Fasse den Artikel über die VG Wort in drei Sätzen zusammen.

◆ DOKUMENTABSCHNITT ◆
:::::

Wie geht's mit der VG Wort und den von ihr zu verteilenden Geldern weiter?
Foto: Eberhard Wolf

BJVreport

VG Wort: Die 100-Millionen-Euro Frage

Nach dem BGH-Urteil sollen Verlage kein Geld mehr von der VG Wort erhalten – was Experten meinen ...

München, 05.08.2016

Es geht um sehr viel Geld. Hundert Millionen Euro – das ist eine Eins mit acht Nullen dahinter – fordert die Verwertungsgesellschaft (VG) Wort von den Verlagen zurück, die diese seit 2012 aus den Ausschüttungen erhalten haben. Künftig sollen die Erlöse aus der Kopierabgabe zu 100 Prozent an die Autoren fließen. Vor allem kleinere Buchverlage sehen sich dadurch in ihrer Existenz bedroht. Das sorgt auch unter BJV-Mitgliedern für manche Diskussion.

Die einen jubeln, die anderen warnen. Grund für die Konfrontation nach fast 60 Jahren friedlicher Koexistenz von Autoren und Verlegern in der VG Wort ist ein Urteil aus Karlsruhe: Der Bundesgerichtshof hat am 21. April entschieden, dass die pauschale Beteiligung von Verlagen an den Einnahmen der VGWort nicht zulässig ist (Az.: I ZR 198/13) und den bisherigen Verteilungsplan der Verwertungsgesellschaft gekippt. Die Satzung und der Verteilungsplan sind nach dem Karlsruher Urteil in diesem Punkt unwirksam und müssen neu formuliert werden.

Soweit die Ansprüche nicht verjährt sind (das geschieht normalerweise nach drei Jahren), werden die Autoren sicher eine Nachzahlung erhalten. Ausschüttungen an Verlage und an die Verbände der Zeitungs- und Zeitschriftenverleger werden bis auf weiteres nicht mehr stattfinden, teilte die VG Wort mit (siehe auch VG Wort-Pressemitteilung vom 6. Juni 2016, PDF, vier Seiten, 379 kb).

BJV-Informationsveranstaltungen mit der VG Wort
Der BJV lädt außerdem dazu ein, mit Verantwortlichen der VG Wort zu diskutieren. Am Dienstag, dem 9. August 2016, um 19.00 Uhr, stehen Dr. Robert Staats und Rainer Just, Geschäftsführende Vorstände der VG Wort, im Presse Club München (Tal 12, II. Stock, 80331 München) Rede und Antwort. Eine Woche später, am Mittwoch, dem 17. August 2016 um 19.00 Uhr, informiert Rainer Just, Geschäftsführender Vorstand der VG Wort, im Nürnberger Presse-Club (Gewerbemuseumsplatz 2, 90403 Nürnberg) über die neueste Entwicklung und die Position der VG Wort. Bitte melden Sie sich bei Waltraud Paul an: paul@bjv.de.

Aktuelle Statements der Verleger und anderer Verbände
Wie viel fließt von den 100 Millionen tatsächlich an die Autoren? Und wann wird die Auszahlung kommen? Wird es künftig nur noch eine reine Autoren-VG Wort geben? Oder welche Vor- oder Nachteile hätte eine solche Regelung? Und was plant der Gesetzgeber?

:::::

◆ EXTRAHIERTE DATENSÄTZE ◆

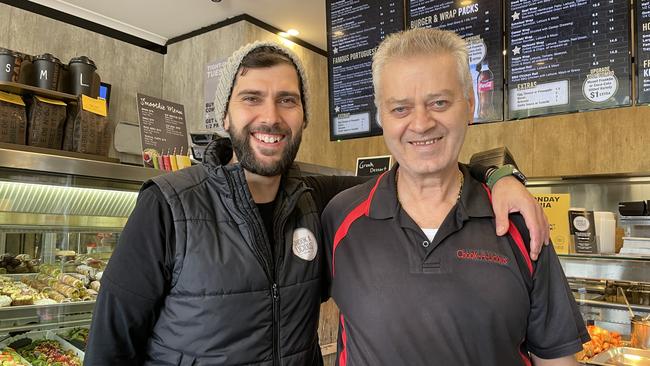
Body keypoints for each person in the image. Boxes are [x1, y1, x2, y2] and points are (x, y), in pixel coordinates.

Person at [85, 41, 548, 365]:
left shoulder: (318, 198)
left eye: (287, 100)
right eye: (252, 99)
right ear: (225, 114)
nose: (270, 116)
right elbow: (110, 346)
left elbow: (420, 166)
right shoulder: (169, 206)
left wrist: (499, 174)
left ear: (304, 115)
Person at [321, 28, 589, 366]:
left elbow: (557, 360)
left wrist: (499, 175)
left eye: (439, 103)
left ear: (470, 104)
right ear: (381, 117)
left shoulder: (519, 222)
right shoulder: (341, 218)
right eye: (401, 108)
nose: (421, 123)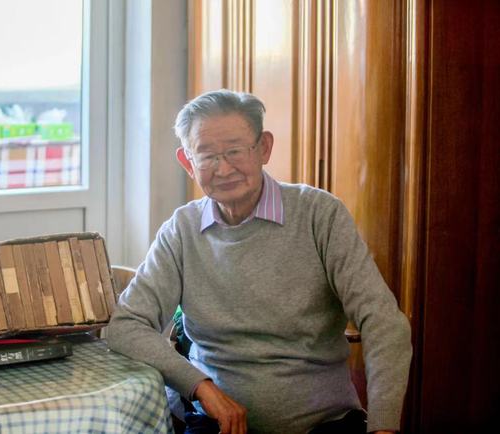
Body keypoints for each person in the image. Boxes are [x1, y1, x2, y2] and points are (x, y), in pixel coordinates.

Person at [106, 89, 412, 434]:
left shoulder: (319, 215)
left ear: (264, 147)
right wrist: (201, 388)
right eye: (207, 156)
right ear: (188, 162)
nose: (224, 168)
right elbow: (125, 326)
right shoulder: (181, 229)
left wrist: (384, 426)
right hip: (215, 424)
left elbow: (384, 322)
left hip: (325, 423)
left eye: (235, 151)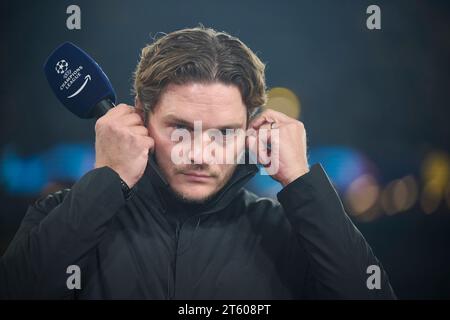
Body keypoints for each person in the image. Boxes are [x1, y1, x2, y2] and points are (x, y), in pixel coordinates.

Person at [0, 26, 396, 299]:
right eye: (180, 129)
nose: (200, 153)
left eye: (223, 133)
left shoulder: (289, 234)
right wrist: (108, 179)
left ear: (251, 129)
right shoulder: (63, 215)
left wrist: (301, 182)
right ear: (140, 117)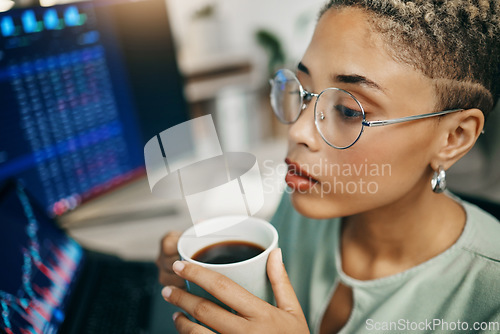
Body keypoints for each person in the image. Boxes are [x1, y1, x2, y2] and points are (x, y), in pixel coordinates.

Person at [156, 1, 500, 333]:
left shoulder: (490, 298)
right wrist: (211, 285)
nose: (298, 131)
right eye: (304, 92)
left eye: (350, 111)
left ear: (453, 138)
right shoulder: (304, 200)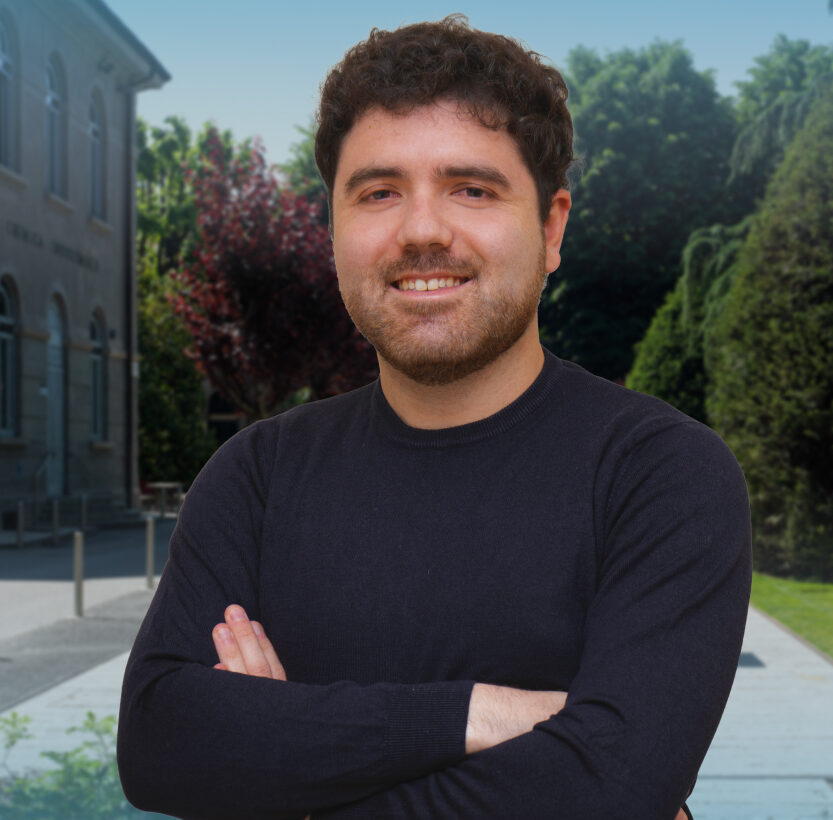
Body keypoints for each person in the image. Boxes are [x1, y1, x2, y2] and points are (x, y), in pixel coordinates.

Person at [117, 16, 751, 820]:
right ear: (334, 228)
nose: (421, 230)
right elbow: (159, 746)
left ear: (551, 227)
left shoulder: (658, 473)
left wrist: (287, 766)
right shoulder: (257, 475)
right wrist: (478, 715)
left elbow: (610, 786)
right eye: (378, 193)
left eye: (472, 189)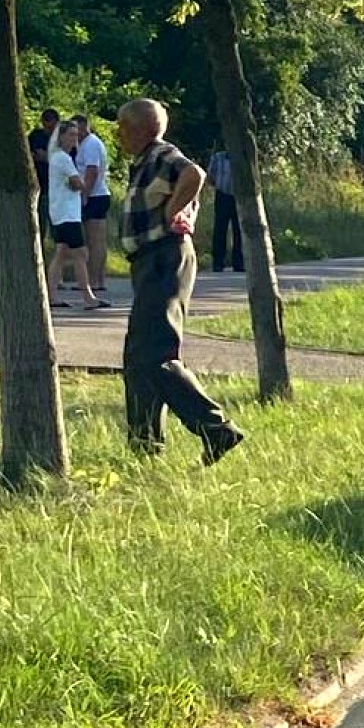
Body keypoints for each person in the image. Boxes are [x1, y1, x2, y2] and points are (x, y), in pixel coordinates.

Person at [115, 97, 245, 465]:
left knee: (156, 354)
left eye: (123, 127)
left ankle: (217, 429)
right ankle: (144, 447)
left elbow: (195, 174)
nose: (118, 134)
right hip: (150, 261)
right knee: (138, 358)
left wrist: (175, 210)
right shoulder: (142, 162)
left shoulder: (161, 153)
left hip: (165, 257)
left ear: (142, 129)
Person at [46, 120, 105, 310]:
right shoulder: (62, 158)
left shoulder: (57, 157)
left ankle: (51, 294)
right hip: (67, 213)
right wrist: (80, 184)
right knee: (81, 253)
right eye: (70, 134)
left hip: (61, 211)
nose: (75, 138)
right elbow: (78, 183)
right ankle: (88, 296)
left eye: (76, 134)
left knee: (62, 252)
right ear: (61, 136)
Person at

:::::

◆ ANTWORT ◆
Der Bundesgerichtshof hat am 21. April entschieden, dass die pauschale Beteiligung von Verlagen an den Einnahmen der VG Wort unzulässig ist, und den bisherigen Verteilungsplan gekippt. Die VG Wort fordert daher hundert Millionen Euro von den Verlagen zurück, die diese seit 2012 aus den Ausschüttungen erhalten haben, und künftig sollen die Erlöse aus der Kopierabgabe zu 100 Prozent an die Autoren fließen, was vor allem kleinere Buchverlage als existenzbedrohend sehen. Autoren werden, soweit ihre Ansprüche nicht verjährt sind, eine Nachzahlung erhalten, Ausschüttungen an Verlage finden bis auf Weiteres nicht mehr statt, und der BJV lädt im August in München und Nürnberg zu Informationsveranstaltungen mit Vorständen der VG Wort ein.